Retype the rows below word for word, beginning with the first row and stopping after the row that contains "The Conference".

==== PROVIDED MATERIAL ====

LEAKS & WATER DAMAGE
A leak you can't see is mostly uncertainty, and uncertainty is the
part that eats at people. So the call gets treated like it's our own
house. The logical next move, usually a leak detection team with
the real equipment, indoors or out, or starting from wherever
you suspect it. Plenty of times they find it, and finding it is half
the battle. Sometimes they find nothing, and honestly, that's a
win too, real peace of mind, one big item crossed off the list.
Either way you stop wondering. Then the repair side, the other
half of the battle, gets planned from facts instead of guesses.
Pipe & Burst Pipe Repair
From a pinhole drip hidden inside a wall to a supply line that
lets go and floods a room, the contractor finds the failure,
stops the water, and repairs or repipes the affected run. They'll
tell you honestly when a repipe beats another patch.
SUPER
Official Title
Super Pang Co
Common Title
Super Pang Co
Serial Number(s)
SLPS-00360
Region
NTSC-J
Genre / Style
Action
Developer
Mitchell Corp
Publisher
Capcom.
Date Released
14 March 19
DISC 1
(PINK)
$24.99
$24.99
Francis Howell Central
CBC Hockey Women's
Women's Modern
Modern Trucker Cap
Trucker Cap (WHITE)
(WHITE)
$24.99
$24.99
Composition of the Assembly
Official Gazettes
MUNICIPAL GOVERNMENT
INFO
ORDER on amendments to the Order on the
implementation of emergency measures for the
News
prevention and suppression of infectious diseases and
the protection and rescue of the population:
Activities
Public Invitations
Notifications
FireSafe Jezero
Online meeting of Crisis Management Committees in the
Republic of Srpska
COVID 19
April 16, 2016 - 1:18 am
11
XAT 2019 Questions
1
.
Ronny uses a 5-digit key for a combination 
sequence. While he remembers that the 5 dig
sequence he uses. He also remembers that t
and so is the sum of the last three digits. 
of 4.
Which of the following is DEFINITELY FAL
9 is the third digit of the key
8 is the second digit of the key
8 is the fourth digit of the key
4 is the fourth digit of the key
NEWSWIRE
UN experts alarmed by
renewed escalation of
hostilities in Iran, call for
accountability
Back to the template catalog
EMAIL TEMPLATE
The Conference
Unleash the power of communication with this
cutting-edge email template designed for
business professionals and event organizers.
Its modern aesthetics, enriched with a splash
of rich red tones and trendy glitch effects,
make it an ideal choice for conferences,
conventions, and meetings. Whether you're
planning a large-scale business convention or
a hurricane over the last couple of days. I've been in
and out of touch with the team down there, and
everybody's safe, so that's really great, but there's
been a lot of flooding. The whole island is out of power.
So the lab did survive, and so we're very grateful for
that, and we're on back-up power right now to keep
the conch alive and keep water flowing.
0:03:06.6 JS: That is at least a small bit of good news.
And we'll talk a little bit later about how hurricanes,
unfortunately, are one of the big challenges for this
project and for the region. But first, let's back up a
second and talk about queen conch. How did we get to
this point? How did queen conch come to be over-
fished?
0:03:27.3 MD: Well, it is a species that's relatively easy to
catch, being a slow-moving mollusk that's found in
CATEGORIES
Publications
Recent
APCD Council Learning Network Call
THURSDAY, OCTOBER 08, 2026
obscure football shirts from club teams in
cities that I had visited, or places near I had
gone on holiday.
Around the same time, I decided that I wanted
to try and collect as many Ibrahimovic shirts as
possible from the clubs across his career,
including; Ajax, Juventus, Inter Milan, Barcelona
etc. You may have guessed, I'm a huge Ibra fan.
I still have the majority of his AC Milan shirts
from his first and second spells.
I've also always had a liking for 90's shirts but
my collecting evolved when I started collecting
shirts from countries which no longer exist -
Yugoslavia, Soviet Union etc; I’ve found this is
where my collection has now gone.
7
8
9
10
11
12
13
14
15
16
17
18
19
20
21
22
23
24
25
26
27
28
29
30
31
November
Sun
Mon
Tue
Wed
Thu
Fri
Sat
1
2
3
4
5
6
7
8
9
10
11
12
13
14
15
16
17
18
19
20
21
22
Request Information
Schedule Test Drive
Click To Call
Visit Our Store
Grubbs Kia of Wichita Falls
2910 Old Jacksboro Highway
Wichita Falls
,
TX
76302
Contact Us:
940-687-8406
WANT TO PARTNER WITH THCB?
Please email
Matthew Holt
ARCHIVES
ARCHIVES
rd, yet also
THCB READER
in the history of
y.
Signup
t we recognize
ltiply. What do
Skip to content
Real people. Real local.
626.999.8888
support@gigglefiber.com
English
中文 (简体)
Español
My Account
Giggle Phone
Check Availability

====

**TASK SOLUTION**
LEAKS & WATER DAMAGE
A leak you can't see is mostly uncertainty, and uncertainty is the
part that eats at people. So the call gets treated like it's our own
house. The logical next move, usually a leak detection team with
the real equipment, indoors or out, or starting from wherever
you suspect it. Plenty of times they find it, and finding it is half
the battle. Sometimes they find nothing, and honestly, that's a
win too, real peace of mind, one big item crossed off the list.
Either way you stop wondering. Then the repair side, the other
half of the battle, gets planned from facts instead of guesses.
Pipe & Burst Pipe Repair
From a pinhole drip hidden inside a wall to a supply line that
lets go and floods a room, the contractor finds the failure,
stops the water, and repairs or repipes the affected run. They'll
tell you honestly when a repipe beats another patch.
SUPER
Official Title
Super Pang Co
Common Title
Super Pang Co
Serial Number(s)
SLPS-00360
Region
NTSC-J
Genre / Style
Action
Developer
Mitchell Corp
Publisher
Capcom.
Date Released
14 March 19
DISC 1
(PINK)
$24.99
$24.99
Francis Howell Central
CBC Hockey Women's
Women's Modern
Modern Trucker Cap
Trucker Cap (WHITE)
(WHITE)
$24.99
$24.99
Composition of the Assembly
Official Gazettes
MUNICIPAL GOVERNMENT
INFO
ORDER on amendments to the Order on the
implementation of emergency measures for the
News
prevention and suppression of infectious diseases and
the protection and rescue of the population:
Activities
Public Invitations
Notifications
FireSafe Jezero
Online meeting of Crisis Management Committees in the
Republic of Srpska
COVID 19
April 16, 2016 - 1:18 am
11
XAT 2019 Questions
1
.
Ronny uses a 5-digit key for a combination 
sequence. While he remembers that the 5 dig
sequence he uses. He also remembers that t
and so is the sum of the last three digits. 
of 4.
Which of the following is DEFINITELY FAL
9 is the third digit of the key
8 is the second digit of the key
8 is the fourth digit of the key
4 is the fourth digit of the key
NEWSWIRE
UN experts alarmed by
renewed escalation of
hostilities in Iran, call for
accountability
Back to the template catalog
EMAIL TEMPLATE
The Conference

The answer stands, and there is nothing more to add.